Wireless industry to back cellphone unlocking bill

A cellphone industry official plans to tell a House panel on Thursday that his group supports legislation to legalize cellphone unlocking.

Mike Altschul, general counsel of wireless industry group CTIA, will testify that a House unlocking bill is a "reasonable balance that protects consumers and carriers alike."

"Because we were not seeking to limit individuals’ non-commercial ability to unlock their devices, and because the bill preserves the important limitations against bulk unlocking included in the Librarian’s 2010 decision, CTIA can support H.R. 1123," Altschul will say at the hearing of the House Judiciary Committee's intellectual property subcommittee, according to a copy of his prepared remarks.

ADVERTISEMENT
CTIA represents all of the major cellular carriers, including Verizon, AT&T, Sprint and T-Mobile.

Most contract phones come "locked" to one carrier.
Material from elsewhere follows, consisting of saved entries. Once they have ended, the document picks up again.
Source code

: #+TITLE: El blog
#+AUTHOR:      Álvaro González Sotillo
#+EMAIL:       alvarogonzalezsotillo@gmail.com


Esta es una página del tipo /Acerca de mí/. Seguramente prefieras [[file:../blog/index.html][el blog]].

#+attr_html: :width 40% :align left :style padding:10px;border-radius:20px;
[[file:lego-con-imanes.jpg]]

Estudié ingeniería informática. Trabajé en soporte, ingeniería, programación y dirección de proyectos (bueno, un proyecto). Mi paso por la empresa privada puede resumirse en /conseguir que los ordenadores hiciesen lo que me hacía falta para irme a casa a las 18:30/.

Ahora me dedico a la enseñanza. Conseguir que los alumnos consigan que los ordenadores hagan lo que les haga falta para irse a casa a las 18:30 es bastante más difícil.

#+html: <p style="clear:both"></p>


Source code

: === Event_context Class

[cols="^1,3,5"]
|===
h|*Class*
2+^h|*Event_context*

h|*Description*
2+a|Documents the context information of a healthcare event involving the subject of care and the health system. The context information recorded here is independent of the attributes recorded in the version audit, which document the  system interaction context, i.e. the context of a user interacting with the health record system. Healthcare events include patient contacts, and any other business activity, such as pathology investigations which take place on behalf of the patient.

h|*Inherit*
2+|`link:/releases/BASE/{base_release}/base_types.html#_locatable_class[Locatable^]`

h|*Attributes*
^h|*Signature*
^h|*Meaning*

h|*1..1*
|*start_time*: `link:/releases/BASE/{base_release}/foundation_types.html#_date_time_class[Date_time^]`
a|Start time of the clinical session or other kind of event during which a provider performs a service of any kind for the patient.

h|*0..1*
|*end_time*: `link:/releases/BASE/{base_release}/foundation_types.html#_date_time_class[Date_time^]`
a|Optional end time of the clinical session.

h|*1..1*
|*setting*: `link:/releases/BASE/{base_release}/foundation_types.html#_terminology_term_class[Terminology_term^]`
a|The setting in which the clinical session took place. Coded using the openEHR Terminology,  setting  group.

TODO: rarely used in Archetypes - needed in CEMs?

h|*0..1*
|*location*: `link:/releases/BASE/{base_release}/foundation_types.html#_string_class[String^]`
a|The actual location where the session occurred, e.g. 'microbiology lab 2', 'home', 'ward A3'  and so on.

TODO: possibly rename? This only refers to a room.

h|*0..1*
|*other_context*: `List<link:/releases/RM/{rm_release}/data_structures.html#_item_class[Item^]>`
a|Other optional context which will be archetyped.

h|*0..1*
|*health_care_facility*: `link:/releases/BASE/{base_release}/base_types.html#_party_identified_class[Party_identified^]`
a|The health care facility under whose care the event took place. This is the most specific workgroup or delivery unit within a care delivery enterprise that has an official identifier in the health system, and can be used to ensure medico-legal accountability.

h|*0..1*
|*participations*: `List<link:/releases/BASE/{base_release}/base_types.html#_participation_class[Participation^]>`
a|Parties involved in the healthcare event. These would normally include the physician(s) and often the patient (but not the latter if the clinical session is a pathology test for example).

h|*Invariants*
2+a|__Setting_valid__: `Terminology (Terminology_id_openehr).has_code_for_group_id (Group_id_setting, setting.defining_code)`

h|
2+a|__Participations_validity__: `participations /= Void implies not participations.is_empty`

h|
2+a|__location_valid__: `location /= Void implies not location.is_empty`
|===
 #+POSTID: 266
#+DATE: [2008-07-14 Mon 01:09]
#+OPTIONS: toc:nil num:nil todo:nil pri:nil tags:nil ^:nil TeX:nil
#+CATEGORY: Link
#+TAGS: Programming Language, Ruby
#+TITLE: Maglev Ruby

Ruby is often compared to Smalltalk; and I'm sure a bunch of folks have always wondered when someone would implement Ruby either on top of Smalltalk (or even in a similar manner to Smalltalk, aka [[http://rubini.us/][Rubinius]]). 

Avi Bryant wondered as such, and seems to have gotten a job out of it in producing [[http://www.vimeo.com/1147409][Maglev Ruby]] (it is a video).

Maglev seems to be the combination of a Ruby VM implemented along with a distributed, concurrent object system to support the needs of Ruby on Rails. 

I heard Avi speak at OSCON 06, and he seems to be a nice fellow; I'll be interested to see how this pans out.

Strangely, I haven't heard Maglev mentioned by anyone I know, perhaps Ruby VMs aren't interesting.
Because of a Library of Congress decision last year, customers must obtain their carrier’s permission to legally unlock their phones even after they have completed their contract.

The decision was based on the Digital Millennium Copyright Act (DMCA), which bans people from circumventing a "technological measure" to gain access to a copyrighted work. The Library had exempted cellphone unlocking from the DMCA's restrictions in 2006 and 2010.

CTIA had lobbied the Library not to expand the unlocking exemption, warning it could promote illegal phone trafficking and allow people to free-ride on subsidized phones.

The Library's ban prompted consumer outrage, a petition on the White House website with more than 114,000 signatures and a flurry of bills to legalize the practice. 

Supporters of cellphone unlocking argue that people should not need to buy a new phone to switch carriers. They say legalizing the practice would boost competition and provide more choices for consumers. 

H.R. 1123, the Unlocking Consumer Choice and Wireless Competition Act, would repeal the library's decision, but would not affect any other law. The bill was introduced by House Judiciary Committee Chairman Bob Goodlatte (R-Va.). Senate Judiciary Committee Chairman Patrick Leahy (D-Vt.) has sponsored companion legislation in the upper chamber.

Altschul will call the bill "narrowly tailored and appropriate to alleviating consumer confusion that may have arisen as a result of the Librarian’s most recent decision." 

Rep. Zoe Lofgren (D-Calif.) and other lawmakers have sponsored a more aggressive bill that would amend the DMCA to permanently legalize cellphone unlocking.